Dataset entries
* BEGIN *

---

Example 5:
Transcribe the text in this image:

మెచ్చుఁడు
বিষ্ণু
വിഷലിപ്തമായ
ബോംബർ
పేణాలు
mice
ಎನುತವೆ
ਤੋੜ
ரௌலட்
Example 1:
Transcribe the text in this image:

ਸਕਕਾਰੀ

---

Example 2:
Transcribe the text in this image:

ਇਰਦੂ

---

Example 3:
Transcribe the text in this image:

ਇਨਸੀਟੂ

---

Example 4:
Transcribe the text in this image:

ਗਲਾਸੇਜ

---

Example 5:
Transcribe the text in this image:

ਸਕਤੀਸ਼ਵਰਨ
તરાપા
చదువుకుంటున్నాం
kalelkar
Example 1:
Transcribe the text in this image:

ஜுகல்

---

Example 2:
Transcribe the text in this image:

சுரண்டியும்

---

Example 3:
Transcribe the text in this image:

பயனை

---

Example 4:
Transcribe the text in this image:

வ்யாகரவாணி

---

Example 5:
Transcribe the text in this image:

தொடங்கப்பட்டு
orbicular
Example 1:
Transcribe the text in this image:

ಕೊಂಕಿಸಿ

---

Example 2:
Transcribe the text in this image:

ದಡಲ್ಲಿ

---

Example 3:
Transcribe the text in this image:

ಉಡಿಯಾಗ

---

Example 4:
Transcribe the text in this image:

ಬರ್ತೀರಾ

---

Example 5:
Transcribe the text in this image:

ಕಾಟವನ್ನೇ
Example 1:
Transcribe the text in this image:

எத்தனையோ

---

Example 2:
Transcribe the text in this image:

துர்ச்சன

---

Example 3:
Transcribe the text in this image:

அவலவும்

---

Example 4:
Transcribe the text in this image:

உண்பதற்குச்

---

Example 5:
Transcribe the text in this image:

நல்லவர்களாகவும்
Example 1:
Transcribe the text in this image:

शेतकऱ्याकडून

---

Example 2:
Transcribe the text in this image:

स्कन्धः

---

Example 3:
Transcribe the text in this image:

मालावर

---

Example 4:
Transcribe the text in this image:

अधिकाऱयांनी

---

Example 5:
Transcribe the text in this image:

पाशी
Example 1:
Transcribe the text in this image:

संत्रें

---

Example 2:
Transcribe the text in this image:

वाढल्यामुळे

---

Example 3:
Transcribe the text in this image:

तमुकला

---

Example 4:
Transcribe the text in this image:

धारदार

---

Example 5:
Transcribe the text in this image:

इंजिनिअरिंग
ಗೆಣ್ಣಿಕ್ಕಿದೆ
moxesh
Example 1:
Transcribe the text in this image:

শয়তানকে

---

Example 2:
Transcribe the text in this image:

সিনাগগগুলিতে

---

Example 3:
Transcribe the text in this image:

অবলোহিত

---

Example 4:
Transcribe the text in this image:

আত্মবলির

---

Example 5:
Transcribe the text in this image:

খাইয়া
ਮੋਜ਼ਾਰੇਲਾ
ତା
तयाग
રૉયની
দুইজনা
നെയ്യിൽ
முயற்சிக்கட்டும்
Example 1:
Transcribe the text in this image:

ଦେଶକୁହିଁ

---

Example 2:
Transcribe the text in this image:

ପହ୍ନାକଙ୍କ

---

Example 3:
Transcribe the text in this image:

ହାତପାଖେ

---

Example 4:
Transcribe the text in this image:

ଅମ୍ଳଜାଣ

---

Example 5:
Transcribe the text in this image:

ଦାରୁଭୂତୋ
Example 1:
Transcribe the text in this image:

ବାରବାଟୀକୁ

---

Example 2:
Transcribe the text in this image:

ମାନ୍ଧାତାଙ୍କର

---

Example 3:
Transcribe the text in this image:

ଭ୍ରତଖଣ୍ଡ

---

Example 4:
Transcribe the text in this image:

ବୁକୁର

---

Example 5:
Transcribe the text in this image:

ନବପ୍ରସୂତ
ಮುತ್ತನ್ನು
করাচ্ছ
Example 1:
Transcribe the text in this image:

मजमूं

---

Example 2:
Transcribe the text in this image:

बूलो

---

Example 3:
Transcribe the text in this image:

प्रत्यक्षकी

* END *

→ **Directions for this task**
Please rename every "Example" in the listing to "Item" and write the whole listing out again with nothing else changed.

→ **Correct result**
---

Item 5:
Transcribe the text in this image:

మెచ్చుఁడు
বিষ্ণু
വിഷലിപ്തമായ
ബോംബർ
పేణాలు
mice
ಎನುತವೆ
ਤੋੜ
ரௌலட்
Item 1:
Transcribe the text in this image:

ਸਕਕਾਰੀ

---

Item 2:
Transcribe the text in this image:

ਇਰਦੂ

---

Item 3:
Transcribe the text in this image:

ਇਨਸੀਟੂ

---

Item 4:
Transcribe the text in this image:

ਗਲਾਸੇਜ

---

Item 5:
Transcribe the text in this image:

ਸਕਤੀਸ਼ਵਰਨ
તરાપા
చదువుకుంటున్నాం
kalelkar
Item 1:
Transcribe the text in this image:

ஜுகல்

---

Item 2:
Transcribe the text in this image:

சுரண்டியும்

---

Item 3:
Transcribe the text in this image:

பயனை

---

Item 4:
Transcribe the text in this image:

வ்யாகரவாணி

---

Item 5:
Transcribe the text in this image:

தொடங்கப்பட்டு
orbicular
Item 1:
Transcribe the text in this image:

ಕೊಂಕಿಸಿ

---

Item 2:
Transcribe the text in this image:

ದಡಲ್ಲಿ

---

Item 3:
Transcribe the text in this image:

ಉಡಿಯಾಗ

---

Item 4:
Transcribe the text in this image:

ಬರ್ತೀರಾ

---

Item 5:
Transcribe the text in this image:

ಕಾಟವನ್ನೇ
Item 1:
Transcribe the text in this image:

எத்தனையோ

---

Item 2:
Transcribe the text in this image:

துர்ச்சன

---

Item 3:
Transcribe the text in this image:

அவலவும்

---

Item 4:
Transcribe the text in this image:

உண்பதற்குச்

---

Item 5:
Transcribe the text in this image:

நல்லவர்களாகவும்
Item 1:
Transcribe the text in this image:

शेतकऱ्याकडून

---

Item 2:
Transcribe the text in this image:

स्कन्धः

---

Item 3:
Transcribe the text in this image:

मालावर

---

Item 4:
Transcribe the text in this image:

अधिकाऱयांनी

---

Item 5:
Transcribe the text in this image:

पाशी
Item 1:
Transcribe the text in this image:

संत्रें

---

Item 2:
Transcribe the text in this image:

वाढल्यामुळे

---

Item 3:
Transcribe the text in this image:

तमुकला

---

Item 4:
Transcribe the text in this image:

धारदार

---

Item 5:
Transcribe the text in this image:

इंजिनिअरिंग
ಗೆಣ್ಣಿಕ್ಕಿದೆ
moxesh
Item 1:
Transcribe the text in this image:

শয়তানকে

---

Item 2:
Transcribe the text in this image:

সিনাগগগুলিতে

---

Item 3:
Transcribe the text in this image:

অবলোহিত

---

Item 4:
Transcribe the text in this image:

আত্মবলির

---

Item 5:
Transcribe the text in this image:

খাইয়া
ਮੋਜ਼ਾਰੇਲਾ
ତା
तयाग
રૉયની
দুইজনা
നെയ്യിൽ
முயற்சிக்கட்டும்
Item 1:
Transcribe the text in this image:

ଦେଶକୁହିଁ

---

Item 2:
Transcribe the text in this image:

ପହ୍ନାକଙ୍କ

---

Item 3:
Transcribe the text in this image:

ହାତପାଖେ

---

Item 4:
Transcribe the text in this image:

ଅମ୍ଳଜାଣ

---

Item 5:
Transcribe the text in this image:

ଦାରୁଭୂତୋ
Item 1:
Transcribe the text in this image:

ବାରବାଟୀକୁ

---

Item 2:
Transcribe the text in this image:

ମାନ୍ଧାତାଙ୍କର

---

Item 3:
Transcribe the text in this image:

ଭ୍ରତଖଣ୍ଡ

---

Item 4:
Transcribe the text in this image:

ବୁକୁର

---

Item 5:
Transcribe the text in this image:

ନବପ୍ରସୂତ
ಮುತ್ತನ್ನು
করাচ্ছ
Item 1:
Transcribe the text in this image:

मजमूं

---

Item 2:
Transcribe the text in this image:

बूलो

---

Item 3:
Transcribe the text in this image:

प्रत्यक्षकी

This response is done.